**Input material:**
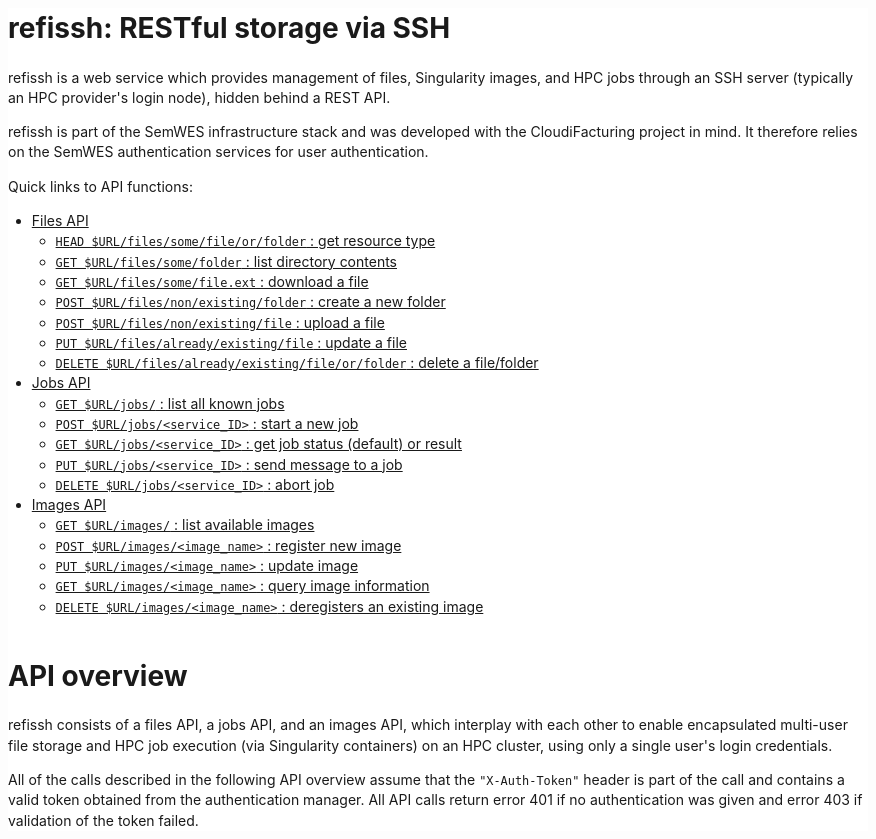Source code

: refissh: RESTful storage via SSH
================================
refissh is a web service which provides management of files, Singularity
images, and HPC jobs through an SSH server (typically an HPC provider's login
node), hidden behind a REST API.

refissh is part of the SemWES infrastructure stack and was developed with
the CloudiFacturing project in mind. It therefore relies on the SemWES
authentication services for user authentication.

Quick links to API functions:
- [Files API](#files-api)
  - [`HEAD $URL/files/some/file/or/folder` : get resource type](#head-urlfilessomefileorfolder--get-resource-type)
  - [`GET $URL/files/some/folder` : list directory contents](#get-urlfilessomefolder--list-directory-contents)
  - [`GET $URL/files/some/file.ext` : download a file](#get-urlfilessomefileext--download-a-file)
  - [`POST $URL/files/non/existing/folder` : create a new folder](#post-urlfilesnonexistingfolder--create-a-new-folder)
  - [`POST $URL/files/non/existing/file` : upload a file](#post-urlfilesnonexistingfile--upload-a-file)
  - [`PUT $URL/files/already/existing/file` : update a file](#put-urlfilesalreadyexistingfile--update-a-file)
  - [`DELETE $URL/files/already/existing/file/or/folder` : delete a file/folder](#delete-urlfilesalreadyexistingfileorfolder--delete-a-filefolder)
- [Jobs API](#jobs-api)
  - [`GET $URL/jobs/` : list all known jobs](#get-urljobs--list-all-known-jobs)
  - [`POST $URL/jobs/<service_ID>` : start a new job](#post-urljobsserviceid--start-a-new-job)
  - [`GET $URL/jobs/<service_ID>` : get job status (default) or result](#get-urljobsserviceid--get-job-status-default-or-result)
  - [`PUT $URL/jobs/<service_ID>` : send message to a job](#put-urljobsserviceid--send-message-to-a-job)
  - [`DELETE $URL/jobs/<service_ID>` : abort job](#delete-urljobsserviceid--abort-job)
- [Images API](#images-api)
  - [`GET $URL/images/` : list available images](#get-urlimages--list-available-images)
  - [`POST $URL/images/<image_name>` : register new image](#post-urlimagesimagename--register-new-image)
  - [`PUT $URL/images/<image_name>` : update image](#put-urlimagesimagename--update-image)
  - [`GET $URL/images/<image_name>` : query image information](#get-urlimagesimagename--query-image-information)
  - [`DELETE $URL/images/<image_name>` : deregisters an existing image](#delete-urlimagesimagename--deregisters-an-existing-image)

# API overview
refissh consists of a files API, a jobs API, and an images API, which interplay
with each other to enable encapsulated multi-user file storage and HPC job
execution (via Singularity containers) on an HPC cluster, using only a single
user's login credentials.

All of the calls described in the following API overview assume that the
`"X-Auth-Token"` header is part of the call and contains a valid token obtained
from the authentication manager. All API calls return error 401 if no
authentication was given and error 403 if validation of the token failed.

**Action item:**
Output the data above verbatim, pictures excluded.

**Result for this task:**
Source code

: refissh: RESTful storage via SSH
================================
refissh is a web service which provides management of files, Singularity
images, and HPC jobs through an SSH server (typically an HPC provider's login
node), hidden behind a REST API.

refissh is part of the SemWES infrastructure stack and was developed with
the CloudiFacturing project in mind. It therefore relies on the SemWES
authentication services for user authentication.

Quick links to API functions:
- [Files API](#files-api)
  - [`HEAD $URL/files/some/file/or/folder` : get resource type](#head-urlfilessomefileorfolder--get-resource-type)
  - [`GET $URL/files/some/folder` : list directory contents](#get-urlfilessomefolder--list-directory-contents)
  - [`GET $URL/files/some/file.ext` : download a file](#get-urlfilessomefileext--download-a-file)
  - [`POST $URL/files/non/existing/folder` : create a new folder](#post-urlfilesnonexistingfolder--create-a-new-folder)
  - [`POST $URL/files/non/existing/file` : upload a file](#post-urlfilesnonexistingfile--upload-a-file)
  - [`PUT $URL/files/already/existing/file` : update a file](#put-urlfilesalreadyexistingfile--update-a-file)
  - [`DELETE $URL/files/already/existing/file/or/folder` : delete a file/folder](#delete-urlfilesalreadyexistingfileorfolder--delete-a-filefolder)
- [Jobs API](#jobs-api)
  - [`GET $URL/jobs/` : list all known jobs](#get-urljobs--list-all-known-jobs)
  - [`POST $URL/jobs/<service_ID>` : start a new job](#post-urljobsserviceid--start-a-new-job)
  - [`GET $URL/jobs/<service_ID>` : get job status (default) or result](#get-urljobsserviceid--get-job-status-default-or-result)
  - [`PUT $URL/jobs/<service_ID>` : send message to a job](#put-urljobsserviceid--send-message-to-a-job)
  - [`DELETE $URL/jobs/<service_ID>` : abort job](#delete-urljobsserviceid--abort-job)
- [Images API](#images-api)
  - [`GET $URL/images/` : list available images](#get-urlimages--list-available-images)
  - [`POST $URL/images/<image_name>` : register new image](#post-urlimagesimagename--register-new-image)
  - [`PUT $URL/images/<image_name>` : update image](#put-urlimagesimagename--update-image)
  - [`GET $URL/images/<image_name>` : query image information](#get-urlimagesimagename--query-image-information)
  - [`DELETE $URL/images/<image_name>` : deregisters an existing image](#delete-urlimagesimagename--deregisters-an-existing-image)

# API overview
refissh consists of a files API, a jobs API, and an images API, which interplay
with each other to enable encapsulated multi-user file storage and HPC job
execution (via Singularity containers) on an HPC cluster, using only a single
user's login credentials.

All of the calls described in the following API overview assume that the
`"X-Auth-Token"` header is part of the call and contains a valid token obtained
from the authentication manager. All API calls return error 401 if no
authentication was given and error 403 if validation of the token failed.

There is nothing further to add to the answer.